同地蔵尊は、南北約200メートルの小路を中心とした閑静な住宅エリアにある。禅龍寺(同市新海町)の末寺で、記録上では少なくとも江戸中期ごろには本堂があったとされる。現在は小さなお堂(地蔵庵)と、地蔵様を祭ったほこらが残されており、「安産地蔵」として親しまれている。
近年は核家族化などの影響で例祭への参加者が減少。「地域のつながりを取り戻そう」と考えた地元有志が昨年、広く例祭への参加を呼び掛けた。今回はさらに祭りを盛り上げようと、昔ながらの下町風情にふさわしい地口行灯を設置することにした。
同地蔵尊の世話人会によると、昔は例祭の時期に小路に行灯が設置されたが、次第に廃れ現在は2、3個しか残っていないという。そこで地蔵尊の講長を務める菅原茂晴さんが行灯の新調を提案。昨年の例祭直後から知人の同市三和町の佐藤幸治さんに行灯の製作を依頼し、今年5月まで40個余りが完成した。制作費は全て菅原さんが負担した。

設問:
- a) 地蔵尊の記事によると、新しい行灯の制作費を全額負担したのは誰ですか。
- b) 地蔵尊の記事のうち、「同地蔵尊の世話人会によると、」で始まり「費は全て菅原さんが負担した。」で終わる部分を、一字も変えずに書き写してください。

データ抜粋:

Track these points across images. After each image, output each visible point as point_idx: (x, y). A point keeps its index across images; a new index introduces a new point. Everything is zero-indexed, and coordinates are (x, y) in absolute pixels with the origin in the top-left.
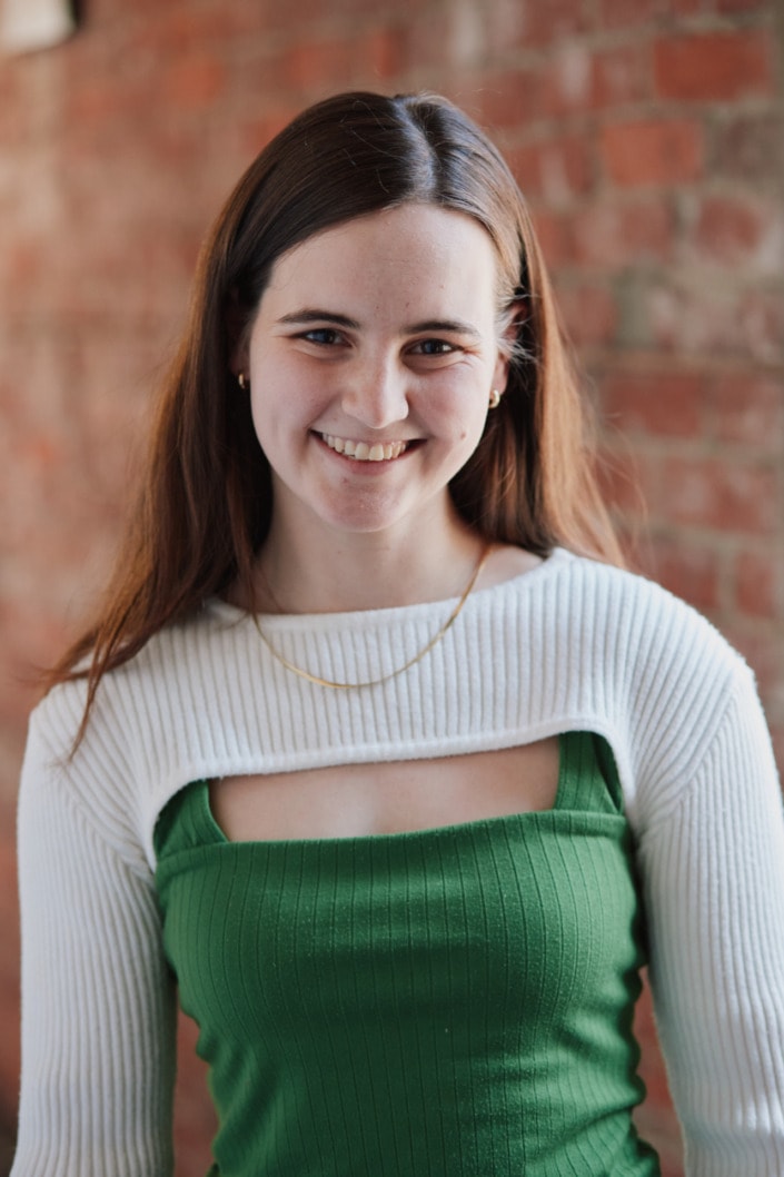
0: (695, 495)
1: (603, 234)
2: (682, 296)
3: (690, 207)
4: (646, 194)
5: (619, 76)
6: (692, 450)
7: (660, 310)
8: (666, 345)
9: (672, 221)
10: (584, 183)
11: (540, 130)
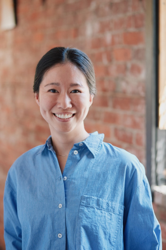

各設問の解答:
- a) 地蔵尊の講長を務める菅原茂晴さんです。

- b)
同地蔵尊の世話人会によると、昔は例祭の時期に小路に行灯が設置されたが、次第に廃れ現在は2、3個しか残っていないという。そこで地蔵尊の講長を務める菅原茂晴さんが行灯の新調を提案。昨年の例祭直後から知人の同市三和町の佐藤幸治さんに行灯の製作を依頼し、今年5月まで40個余りが完成した。制作費は全て菅原さんが負担した。